With Lord Howe Island recently receiving Ecotourism Certification from Ecotourism Australia, the island is becoming a destination of choice for the environmentally conscious traveller seeking to minimise their impact on the environment.

“COVID has given people a chance to pause and reflect, and ask ‘What do I want from a holiday?’,” Shields said. “Maybe it’s not getting a cheap flight to Bali; maybe it’s doing something a bit more meaningful where I can go and have a positive impact.”

The Lord Howe Island Board has recently completed its Hybrid Renewable Energy Project, including a solar farm of over 3,000 solar panels with battery storage. The initiative is helping to reduce the island’s reliance on diesel generators and imported fossil fuels.

Shields said the inner-city ‘teal’ independents gave the issue of climate change some prominence at the beginning of this election campaign. But other issues raised by the major parties have drowned out this concern as the campaign nears its conclusion.

“I think we started off having a conversation around climate change, especially regarding the teal revolution and the rise of the independents,” said Shields. “Now that it’s coming to its final days, it seems the major parties are just talking about living costs.

“I don’t see climate change as being a big part of what they’re talking about at all. If real change is going to happen, it will be led by the influence of independents in parliament.”

As a scientist and small business owner, Hutton shares this view. He has a keen awareness of the consequences of inaction on climate change, and said not enough attention has been paid to this urgency through the election campaign.

“For some reason, the [Coalition] government is reluctant to go down that path,” he said. “And the Labor party, while they probably would like to, are a bit frightened to speak too loudly for fear of voter backlash.”

Bleached coral North Bay 2019. Photo: Ian Hutton

Concerns about the economic cost of the transition to renewables needed to drive down emissions are dwarfed by the costs of inaction, Hutton said.

“There’s not enough focus on what is going to be the cost if we don’t do anything,” he said. “The cost to the community in terms of infrastructure, people’s mental health, people’s well-being and food production – this is going to be of great concern.”

With more than 50 per cent of Lord Howe Island residents employed in tourism-related industries, the risks the changing natural environment poses for the local economy are clear.

For Hutton, the costs of inaction are almost unspeakable: “Governments should be putting it out there more. If we don’t do something, the costs are going to be horrific.”

Auld said he agrees with the scale of the threat and the need for urgent action.
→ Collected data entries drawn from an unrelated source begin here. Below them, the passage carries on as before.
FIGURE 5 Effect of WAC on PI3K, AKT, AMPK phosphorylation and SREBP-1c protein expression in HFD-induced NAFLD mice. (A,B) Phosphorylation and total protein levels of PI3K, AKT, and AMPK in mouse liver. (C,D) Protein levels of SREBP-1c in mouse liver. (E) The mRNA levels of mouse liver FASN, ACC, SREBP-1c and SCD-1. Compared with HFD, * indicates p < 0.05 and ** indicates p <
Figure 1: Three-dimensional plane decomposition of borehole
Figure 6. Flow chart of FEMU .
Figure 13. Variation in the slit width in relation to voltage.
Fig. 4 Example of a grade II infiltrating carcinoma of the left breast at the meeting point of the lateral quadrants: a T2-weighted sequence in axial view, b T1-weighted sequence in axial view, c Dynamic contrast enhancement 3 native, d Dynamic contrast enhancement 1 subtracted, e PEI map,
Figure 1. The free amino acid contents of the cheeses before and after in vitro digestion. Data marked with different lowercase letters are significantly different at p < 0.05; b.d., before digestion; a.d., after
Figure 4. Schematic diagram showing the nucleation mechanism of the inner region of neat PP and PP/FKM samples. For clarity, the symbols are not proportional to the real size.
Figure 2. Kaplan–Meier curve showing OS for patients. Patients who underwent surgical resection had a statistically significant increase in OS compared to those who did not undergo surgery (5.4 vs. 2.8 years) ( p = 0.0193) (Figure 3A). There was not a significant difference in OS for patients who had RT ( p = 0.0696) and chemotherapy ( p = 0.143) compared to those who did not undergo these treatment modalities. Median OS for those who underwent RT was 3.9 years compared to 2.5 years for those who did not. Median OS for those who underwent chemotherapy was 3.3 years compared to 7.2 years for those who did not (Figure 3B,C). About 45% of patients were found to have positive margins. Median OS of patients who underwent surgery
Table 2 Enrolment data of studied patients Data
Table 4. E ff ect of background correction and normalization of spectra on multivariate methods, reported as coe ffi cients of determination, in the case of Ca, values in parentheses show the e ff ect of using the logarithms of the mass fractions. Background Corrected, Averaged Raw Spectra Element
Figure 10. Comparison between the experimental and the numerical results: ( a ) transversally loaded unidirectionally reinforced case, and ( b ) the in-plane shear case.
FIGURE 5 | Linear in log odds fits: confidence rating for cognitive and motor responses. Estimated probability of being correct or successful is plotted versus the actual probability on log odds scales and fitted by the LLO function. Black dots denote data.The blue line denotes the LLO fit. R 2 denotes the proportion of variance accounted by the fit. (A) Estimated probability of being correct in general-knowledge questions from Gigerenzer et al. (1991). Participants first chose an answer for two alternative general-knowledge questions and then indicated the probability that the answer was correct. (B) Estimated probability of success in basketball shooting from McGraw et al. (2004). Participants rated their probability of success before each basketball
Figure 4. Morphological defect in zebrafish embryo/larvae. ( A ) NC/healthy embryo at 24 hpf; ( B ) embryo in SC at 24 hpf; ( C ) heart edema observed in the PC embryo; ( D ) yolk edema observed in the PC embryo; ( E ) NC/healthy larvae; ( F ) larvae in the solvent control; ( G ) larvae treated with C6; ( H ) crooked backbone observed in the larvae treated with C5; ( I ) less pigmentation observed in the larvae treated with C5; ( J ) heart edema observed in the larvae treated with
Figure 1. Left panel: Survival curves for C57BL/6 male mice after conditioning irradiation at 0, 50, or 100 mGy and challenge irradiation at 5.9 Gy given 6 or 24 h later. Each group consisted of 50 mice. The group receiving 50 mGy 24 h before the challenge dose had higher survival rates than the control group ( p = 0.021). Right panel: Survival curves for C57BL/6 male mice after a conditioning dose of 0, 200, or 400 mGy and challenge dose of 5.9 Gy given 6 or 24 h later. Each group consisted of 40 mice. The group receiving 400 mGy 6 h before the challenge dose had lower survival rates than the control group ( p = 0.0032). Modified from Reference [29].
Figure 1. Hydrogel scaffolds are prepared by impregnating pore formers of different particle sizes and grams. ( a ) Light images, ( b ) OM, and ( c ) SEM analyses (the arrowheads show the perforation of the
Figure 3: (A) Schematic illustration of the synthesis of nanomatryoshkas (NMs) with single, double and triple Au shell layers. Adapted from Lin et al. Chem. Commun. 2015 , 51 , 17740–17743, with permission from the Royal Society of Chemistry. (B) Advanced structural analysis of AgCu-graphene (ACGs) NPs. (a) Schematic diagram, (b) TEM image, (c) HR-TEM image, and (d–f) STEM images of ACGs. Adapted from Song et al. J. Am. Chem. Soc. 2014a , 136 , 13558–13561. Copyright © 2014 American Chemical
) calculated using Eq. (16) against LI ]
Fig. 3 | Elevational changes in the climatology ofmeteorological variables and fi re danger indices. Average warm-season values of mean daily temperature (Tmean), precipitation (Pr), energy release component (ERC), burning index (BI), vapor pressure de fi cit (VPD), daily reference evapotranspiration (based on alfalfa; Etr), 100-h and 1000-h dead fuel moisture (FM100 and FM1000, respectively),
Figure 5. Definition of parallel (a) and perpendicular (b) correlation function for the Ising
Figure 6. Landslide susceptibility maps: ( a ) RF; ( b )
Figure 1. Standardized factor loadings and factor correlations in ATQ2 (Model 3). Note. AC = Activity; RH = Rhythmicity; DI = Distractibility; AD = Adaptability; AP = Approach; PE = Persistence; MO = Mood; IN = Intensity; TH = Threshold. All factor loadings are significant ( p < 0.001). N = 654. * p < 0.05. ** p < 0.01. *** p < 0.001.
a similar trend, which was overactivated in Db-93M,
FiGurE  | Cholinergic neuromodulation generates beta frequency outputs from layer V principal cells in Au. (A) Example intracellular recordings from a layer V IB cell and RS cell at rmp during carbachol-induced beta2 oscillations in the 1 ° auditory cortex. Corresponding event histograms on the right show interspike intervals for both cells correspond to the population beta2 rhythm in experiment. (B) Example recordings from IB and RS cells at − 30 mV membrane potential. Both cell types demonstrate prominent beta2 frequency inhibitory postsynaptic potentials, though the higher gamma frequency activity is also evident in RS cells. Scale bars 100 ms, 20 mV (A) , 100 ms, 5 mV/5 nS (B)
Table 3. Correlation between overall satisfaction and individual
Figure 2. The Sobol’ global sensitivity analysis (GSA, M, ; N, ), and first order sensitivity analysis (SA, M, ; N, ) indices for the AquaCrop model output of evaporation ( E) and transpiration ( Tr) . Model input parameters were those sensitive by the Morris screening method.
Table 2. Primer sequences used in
“There are people who go to the top of the mountain on guided tours,” he said. “It’s a really great walk; a lovely experience. You go through a whole change of environmental systems up to the top of this beautiful mountain with an amazing view. You don’t want to see that compromised by a lack of action.

“If you take the purely economic argument, many studies have shown that the costs of not doing enough outweighs the cost of doing anything. That argument is not discussed enough.”